Nell’ottica dello stesso principio del rispetto dell’identità di genere dell’individuo, l’articolo 2 della presente proposta di legge consente alla persona transessuale o transgender di modificare il proprio nome sulla base del procedimento per la modificazione del nome o del cognome previsto dagli articoli 89 e seguenti del regolamento di cui al decreto del Presidente della Repubblica 3 novembre 2000, n. 396. Benché infatti, anche in questo caso, il citato regolamento non stabilisca che il nome adottato dal richiedente mediante istanza al prefetto debba corrispondere al sesso, l’interpretazione che viene data alla norma è di carattere restrittivo e, nuovamente, viola il diritto all’identità di genere. Peraltro, il diritto al cambio di nome indipendentemente dall’intervento chirurgico di adeguamento degli organi genitali e riconosciuto sin dal 1980 dalla legge tedesca sul transessualismo ed è stato progressivamente introdotto in numerosi Stati europei, in numerosi Stati degli Stati Uniti, in Canada, in Australia e in altri Paesi del mondo.

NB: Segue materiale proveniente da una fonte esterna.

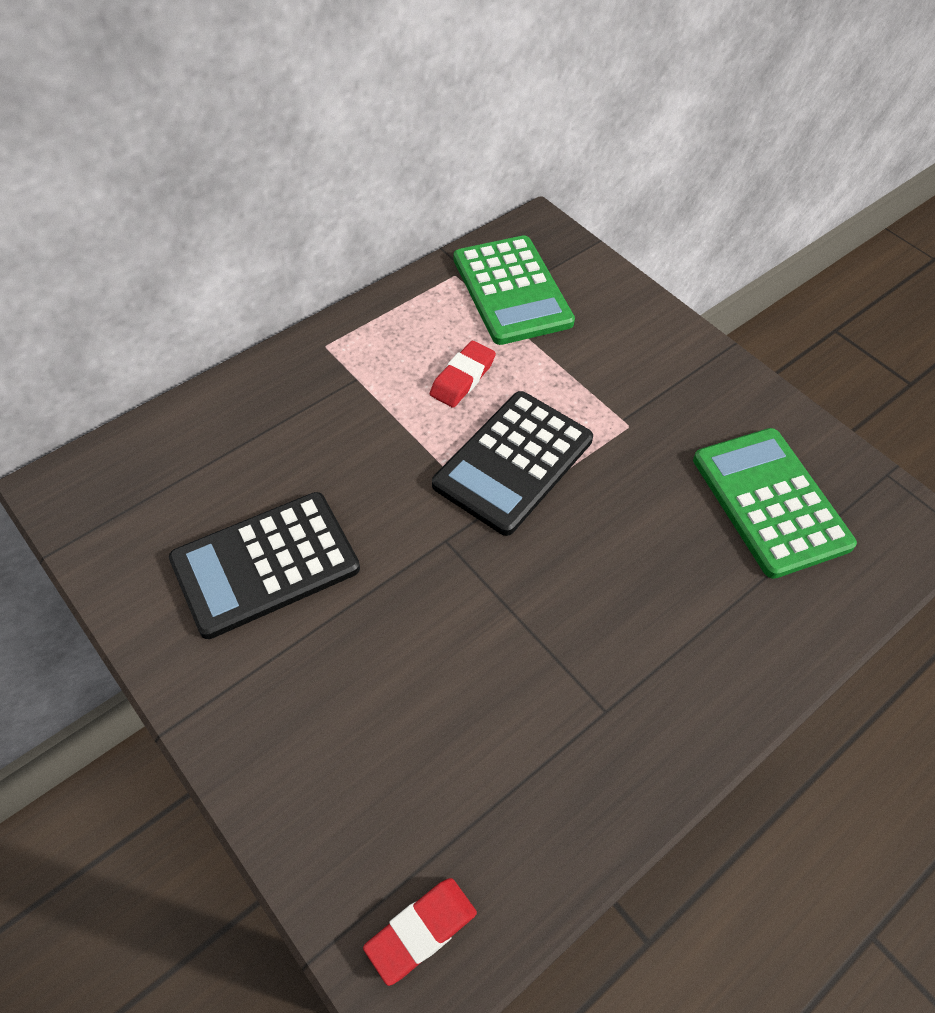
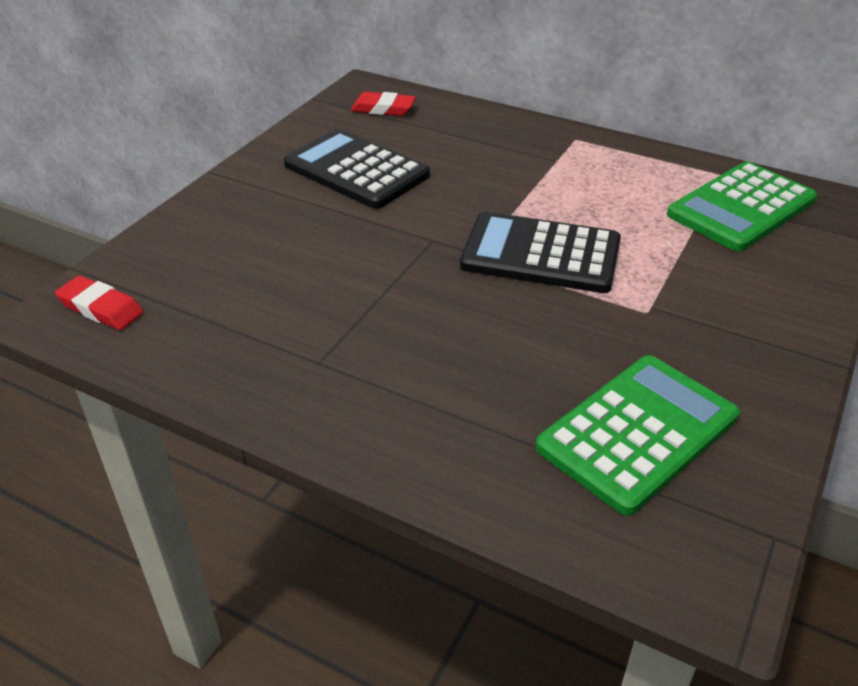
camera: 70 degrees right, 15 degrees down
red eraser [430,341,496,408] -> red eraser moved to [351,92,416,116]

La legislazione italiana, ancorché recentemente modificata, si è rivelata estremamente rigida al riguardo.
A tale fine, l’articolo 2 della presente proposta di legge modifica il citato articolo 89 introducendo il comma 1-bis, che rende esplicito il principio secondo cui, fatte salve le altre circostanze previste dallo stesso regolamento, il nome che il richiedente intende assumere non deve corrispondere necessariamente al sesso assegnato alla nascita come invece espressamente indicato, per il solo caso del neonato, all’articolo 35 del medesimo regolamento.

PROPOSTA DI LEGGE

Articolo 1

1.Dopo il primo comma dell’articolo 3 della legge 14 aprile 1982, n. 164, è inserito il seguente:

«L’adeguamento dei caratteri sessuali mediante trattamento medico-chirurgico è ritenuto necessario soltanto se le modificazioni dei caratteri sessuali secondari ad opera delle terapie ormonali e dei trattamenti di carattere estetico non sono sufficienti a determinare il benessere e l’equilibrio psico-fisico dell’interessato allo scopo di attribuire allo stesso un sesso diverso da quello enunciato nell’atto di nascita».
2. Al secondo comma dell’articolo 3 della legge 14 aprile 1982, n. 164, le parole: «In tale caso» sono sostituite dalle seguenti: «Nel caso previsto dal primo comma».

Articolo 2

1. Dopo il comma 1 dell’articolo 89 del regolamento di cui al decreto del Presidente della Repubblica 3 novembre 2000, n. 396, è inserito il seguente:

«1-bis. Fatto salvo per il resto quanto stabilito dal presente titolo, il nome che il richiedente intende assumere non deve necessariamente corrispondere al sesso attribuito alla nascita».